INPUT MATERIAL:
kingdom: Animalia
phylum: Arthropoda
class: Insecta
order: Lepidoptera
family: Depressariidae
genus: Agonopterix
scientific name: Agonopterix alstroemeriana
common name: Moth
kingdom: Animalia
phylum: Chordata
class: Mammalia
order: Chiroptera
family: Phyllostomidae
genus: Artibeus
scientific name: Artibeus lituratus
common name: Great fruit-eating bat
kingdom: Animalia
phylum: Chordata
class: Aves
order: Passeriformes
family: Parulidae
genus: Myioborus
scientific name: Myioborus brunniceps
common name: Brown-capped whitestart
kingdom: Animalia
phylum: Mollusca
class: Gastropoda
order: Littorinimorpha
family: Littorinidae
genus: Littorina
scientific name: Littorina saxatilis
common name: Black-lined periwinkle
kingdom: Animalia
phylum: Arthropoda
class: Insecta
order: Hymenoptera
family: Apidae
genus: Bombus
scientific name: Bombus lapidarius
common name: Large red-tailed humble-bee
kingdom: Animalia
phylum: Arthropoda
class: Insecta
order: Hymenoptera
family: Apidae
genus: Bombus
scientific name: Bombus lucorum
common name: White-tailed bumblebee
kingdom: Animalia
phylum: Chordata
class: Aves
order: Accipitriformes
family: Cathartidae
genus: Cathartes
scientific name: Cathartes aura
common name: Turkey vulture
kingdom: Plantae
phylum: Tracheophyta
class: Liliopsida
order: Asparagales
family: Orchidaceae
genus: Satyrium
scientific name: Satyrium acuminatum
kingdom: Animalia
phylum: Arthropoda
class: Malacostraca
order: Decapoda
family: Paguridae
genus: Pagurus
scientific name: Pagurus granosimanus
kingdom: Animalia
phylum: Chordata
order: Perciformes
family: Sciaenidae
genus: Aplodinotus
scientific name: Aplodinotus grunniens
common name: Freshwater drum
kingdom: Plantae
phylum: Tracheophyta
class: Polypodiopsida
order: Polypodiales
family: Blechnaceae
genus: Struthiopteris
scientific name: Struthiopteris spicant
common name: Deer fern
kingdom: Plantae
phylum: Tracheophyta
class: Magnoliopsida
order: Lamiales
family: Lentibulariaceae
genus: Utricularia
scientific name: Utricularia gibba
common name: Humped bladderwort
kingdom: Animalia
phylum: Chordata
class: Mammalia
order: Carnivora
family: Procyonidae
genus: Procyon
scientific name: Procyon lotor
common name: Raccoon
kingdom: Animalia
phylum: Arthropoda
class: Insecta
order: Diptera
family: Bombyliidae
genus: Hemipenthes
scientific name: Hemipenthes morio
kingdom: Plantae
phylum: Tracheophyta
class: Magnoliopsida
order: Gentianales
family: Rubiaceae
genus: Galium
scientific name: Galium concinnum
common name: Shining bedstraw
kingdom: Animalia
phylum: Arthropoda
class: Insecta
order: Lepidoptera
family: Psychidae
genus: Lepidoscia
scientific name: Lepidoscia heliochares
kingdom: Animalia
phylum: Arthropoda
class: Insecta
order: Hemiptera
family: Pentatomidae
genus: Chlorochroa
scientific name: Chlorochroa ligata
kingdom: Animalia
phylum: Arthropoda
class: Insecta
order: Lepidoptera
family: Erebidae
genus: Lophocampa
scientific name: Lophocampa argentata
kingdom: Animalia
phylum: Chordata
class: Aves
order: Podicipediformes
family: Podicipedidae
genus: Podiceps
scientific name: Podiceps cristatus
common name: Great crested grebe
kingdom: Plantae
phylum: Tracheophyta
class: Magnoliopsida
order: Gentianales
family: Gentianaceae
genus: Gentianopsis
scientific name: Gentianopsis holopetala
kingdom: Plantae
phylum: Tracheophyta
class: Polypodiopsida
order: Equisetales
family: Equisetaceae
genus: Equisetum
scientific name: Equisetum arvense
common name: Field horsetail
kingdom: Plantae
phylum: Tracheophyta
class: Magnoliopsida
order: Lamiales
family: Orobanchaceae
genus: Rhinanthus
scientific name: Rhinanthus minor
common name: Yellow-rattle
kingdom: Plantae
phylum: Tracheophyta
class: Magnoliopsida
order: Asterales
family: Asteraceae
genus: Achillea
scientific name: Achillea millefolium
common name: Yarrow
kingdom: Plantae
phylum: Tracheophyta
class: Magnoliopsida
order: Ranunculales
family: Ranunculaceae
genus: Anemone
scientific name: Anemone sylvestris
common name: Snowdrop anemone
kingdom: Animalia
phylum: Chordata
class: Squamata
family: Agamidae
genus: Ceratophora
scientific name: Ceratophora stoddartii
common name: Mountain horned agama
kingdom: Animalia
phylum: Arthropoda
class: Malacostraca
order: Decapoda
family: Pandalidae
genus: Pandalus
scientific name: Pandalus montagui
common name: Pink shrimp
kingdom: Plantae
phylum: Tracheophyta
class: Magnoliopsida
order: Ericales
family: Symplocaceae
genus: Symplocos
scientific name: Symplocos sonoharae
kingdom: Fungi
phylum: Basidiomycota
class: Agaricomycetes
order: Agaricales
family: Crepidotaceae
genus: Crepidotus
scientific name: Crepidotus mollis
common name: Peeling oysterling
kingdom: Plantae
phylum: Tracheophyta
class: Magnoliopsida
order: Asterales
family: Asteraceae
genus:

TASK DESCRIPTION:
Reproduce every line of the rows above word for word, keeping their original order.

ANSWER FOR THIS EXERCISE:
kingdom: Animalia
phylum: Arthropoda
class: Insecta
order: Lepidoptera
family: Depressariidae
genus: Agonopterix
scientific name: Agonopterix alstroemeriana
common name: Moth
kingdom: Animalia
phylum: Chordata
class: Mammalia
order: Chiroptera
family: Phyllostomidae
genus: Artibeus
scientific name: Artibeus lituratus
common name: Great fruit-eating bat
kingdom: Animalia
phylum: Chordata
class: Aves
order: Passeriformes
family: Parulidae
genus: Myioborus
scientific name: Myioborus brunniceps
common name: Brown-capped whitestart
kingdom: Animalia
phylum: Mollusca
class: Gastropoda
order: Littorinimorpha
family: Littorinidae
genus: Littorina
scientific name: Littorina saxatilis
common name: Black-lined periwinkle
kingdom: Animalia
phylum: Arthropoda
class: Insecta
order: Hymenoptera
family: Apidae
genus: Bombus
scientific name: Bombus lapidarius
common name: Large red-tailed humble-bee
kingdom: Animalia
phylum: Arthropoda
class: Insecta
order: Hymenoptera
family: Apidae
genus: Bombus
scientific name: Bombus lucorum
common name: White-tailed bumblebee
kingdom: Animalia
phylum: Chordata
class: Aves
order: Accipitriformes
family: Cathartidae
genus: Cathartes
scientific name: Cathartes aura
common name: Turkey vulture
kingdom: Plantae
phylum: Tracheophyta
class: Liliopsida
order: Asparagales
family: Orchidaceae
genus: Satyrium
scientific name: Satyrium acuminatum
kingdom: Animalia
phylum: Arthropoda
class: Malacostraca
order: Decapoda
family: Paguridae
genus: Pagurus
scientific name: Pagurus granosimanus
kingdom: Animalia
phylum: Chordata
order: Perciformes
family: Sciaenidae
genus: Aplodinotus
scientific name: Aplodinotus grunniens
common name: Freshwater drum
kingdom: Plantae
phylum: Tracheophyta
class: Polypodiopsida
order: Polypodiales
family: Blechnaceae
genus: Struthiopteris
scientific name: Struthiopteris spicant
common name: Deer fern
kingdom: Plantae
phylum: Tracheophyta
class: Magnoliopsida
order: Lamiales
family: Lentibulariaceae
genus: Utricularia
scientific name: Utricularia gibba
common name: Humped bladderwort
kingdom: Animalia
phylum: Chordata
class: Mammalia
order: Carnivora
family: Procyonidae
genus: Procyon
scientific name: Procyon lotor
common name: Raccoon
kingdom: Animalia
phylum: Arthropoda
class: Insecta
order: Diptera
family: Bombyliidae
genus: Hemipenthes
scientific name: Hemipenthes morio
kingdom: Plantae
phylum: Tracheophyta
class: Magnoliopsida
order: Gentianales
family: Rubiaceae
genus: Galium
scientific name: Galium concinnum
common name: Shining bedstraw
kingdom: Animalia
phylum: Arthropoda
class: Insecta
order: Lepidoptera
family: Psychidae
genus: Lepidoscia
scientific name: Lepidoscia heliochares
kingdom: Animalia
phylum: Arthropoda
class: Insecta
order: Hemiptera
family: Pentatomidae
genus: Chlorochroa
scientific name: Chlorochroa ligata
kingdom: Animalia
phylum: Arthropoda
class: Insecta
order: Lepidoptera
family: Erebidae
genus: Lophocampa
scientific name: Lophocampa argentata
kingdom: Animalia
phylum: Chordata
class: Aves
order: Podicipediformes
family: Podicipedidae
genus: Podiceps
scientific name: Podiceps cristatus
common name: Great crested grebe
kingdom: Plantae
phylum: Tracheophyta
class: Magnoliopsida
order: Gentianales
family: Gentianaceae
genus: Gentianopsis
scientific name: Gentianopsis holopetala
kingdom: Plantae
phylum: Tracheophyta
class: Polypodiopsida
order: Equisetales
family: Equisetaceae
genus: Equisetum
scientific name: Equisetum arvense
common name: Field horsetail
kingdom: Plantae
phylum: Tracheophyta
class: Magnoliopsida
order: Lamiales
family: Orobanchaceae
genus: Rhinanthus
scientific name: Rhinanthus minor
common name: Yellow-rattle
kingdom: Plantae
phylum: Tracheophyta
class: Magnoliopsida
order: Asterales
family: Asteraceae
genus: Achillea
scientific name: Achillea millefolium
common name: Yarrow
kingdom: Plantae
phylum: Tracheophyta
class: Magnoliopsida
order: Ranunculales
family: Ranunculaceae
genus: Anemone
scientific name: Anemone sylvestris
common name: Snowdrop anemone
kingdom: Animalia
phylum: Chordata
class: Squamata
family: Agamidae
genus: Ceratophora
scientific name: Ceratophora stoddartii
common name: Mountain horned agama
kingdom: Animalia
phylum: Arthropoda
class: Malacostraca
order: Decapoda
family: Pandalidae
genus: Pandalus
scientific name: Pandalus montagui
common name: Pink shrimp
kingdom: Plantae
phylum: Tracheophyta
class: Magnoliopsida
order: Ericales
family: Symplocaceae
genus: Symplocos
scientific name: Symplocos sonoharae
kingdom: Fungi
phylum: Basidiomycota
class: Agaricomycetes
order: Agaricales
family: Crepidotaceae
genus: Crepidotus
scientific name: Crepidotus mollis
common name: Peeling oysterling
kingdom: Plantae
phylum: Tracheophyta
class: Magnoliopsida
order: Asterales
family: Asteraceae
genus:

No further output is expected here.